Anonymous releases mass government data among other sensitive info

The mark of the now disbanded LulzSec was reminisced today when Anonymous released government contracts, VPN credentials and private emails in keeping with their latest plan, Operation Anti-Security.

The operation that initially gained attention when LulzSec released masses of information under its name, today had another major leak added to its reputation. In what Anonymous call ‘Fuck #FBI Friday II’ the group leaked a vast information from a government-contracted IT Company named IRC Federal.

In a statement Anonymous said “They brag about their multi-million dollar partnership with the FBI, Army, Navy, NASA, and the Department of Justice, selling out their "skills" to the US empire.
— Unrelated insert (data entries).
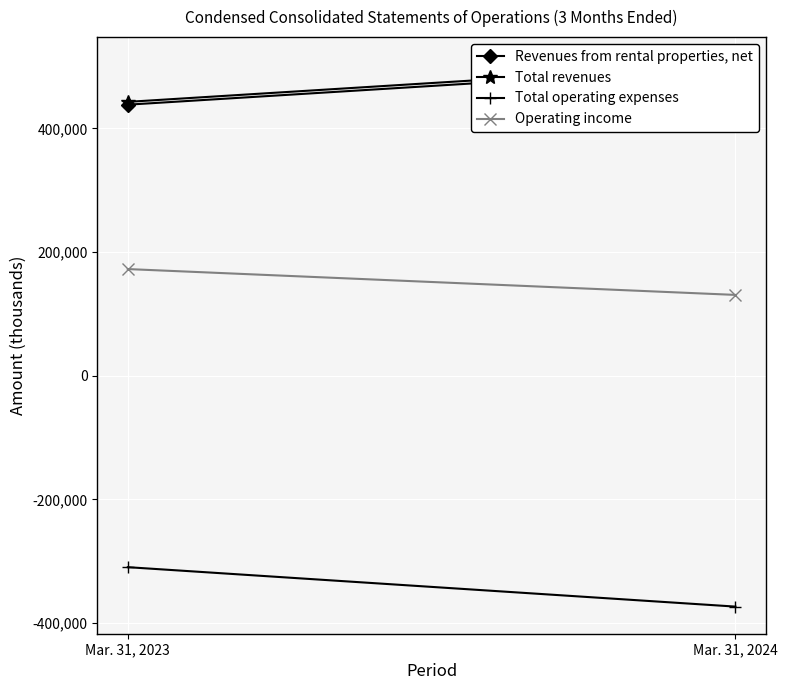

At how many categories does at least one series exceed -351719?

2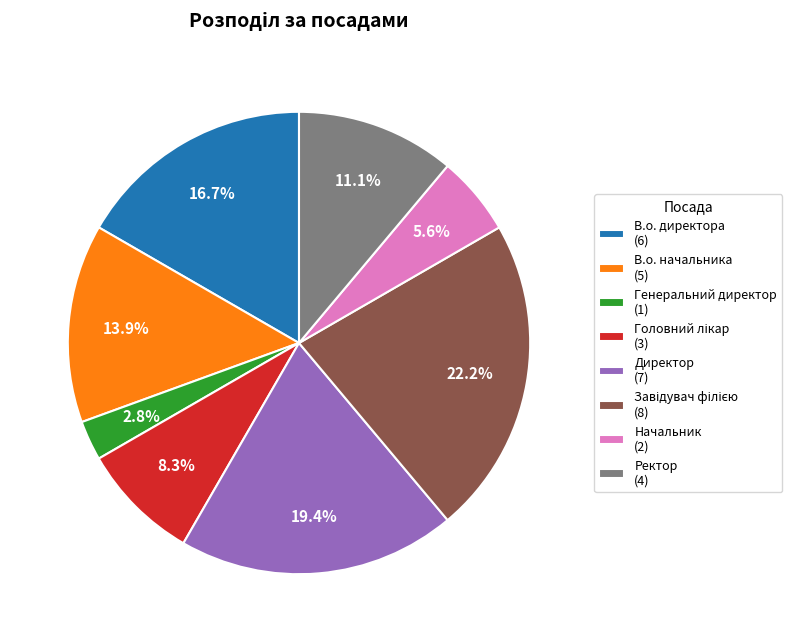

Between В.о. начальника (5) and В.о. директора (6), which is larger?

В.о. директора (6)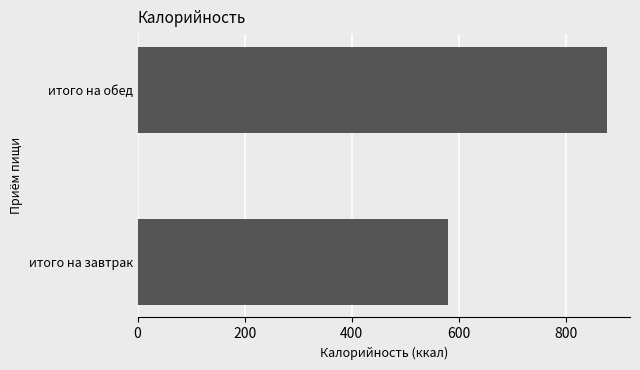

Between итого на обед and итого на завтрак, which is larger?

итого на обед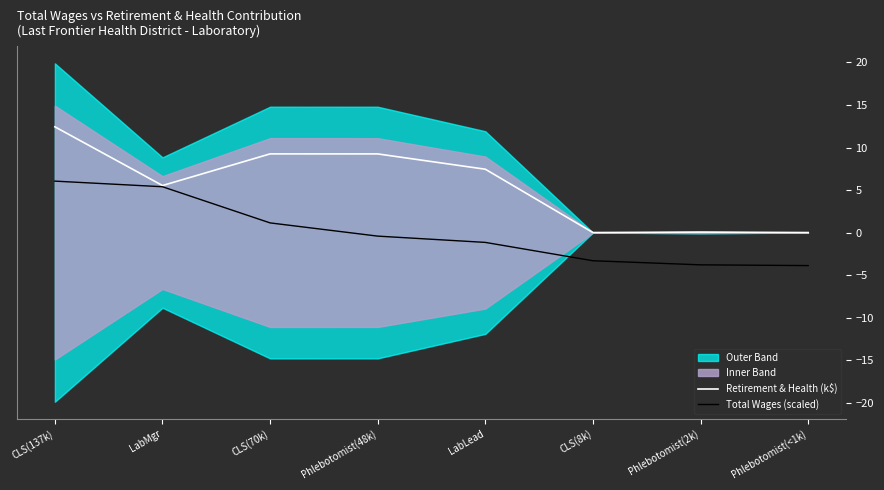

True or false: Total Wages (scaled) and Retirement & Health (k$) intersect in this chart.

False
So we laid nuclear waste to their systems, owning their pathetic windows box, dropping their databases and private emails, and defaced their professional looking website.”

As Anonymous is a very large group, it means that the chances of catching those behind the leaks are minute compared to that of the group of six that were said to have made up LulzSec.

Anonymous followed up the statement by saying “In their emails we found various contracts, development schematics, and internal documents for various government institutions including a proposal for the FBI to develop a "Special Identities Modernization (SIM) Project" to "reduce terrorist and criminal activity by protecting all records associated with trusted individuals and revealing the identities of those individuals who may pose serious risk to the United States and its allies". We also found fingerprinting contracts for the DOJ, biometrics development for the military, and strategy contracts for the "National Nuclear Security Administration Nuclear Weapons Complex".

Additionally we found login info to various VPNs and several Department of Energy login access panels that we are dumping *live* complete with some URLs to live ASP file browser and upload backdoors - let's see how long it takes for them to remove it (don't worry we'll keep putting it back up until they pull the box ;D)”

Anonymous made it clear that they are against White hats, but one must ask himself whether putting such sensitive information into the wild is really worth their cause. It’s clear that Anonymous think so, but what about the average user?

The group seem to be keen on creating a real revolution over Internet privacy and security as they later said “If you place any value on freedom, then stop working for the oligarchy and start working against it. Stop aiding the corporations and a government which uses unethical means to corner vast amounts of wealth and proceed to flagrantly abuse their power. Together, we have the power to change this world for the better.”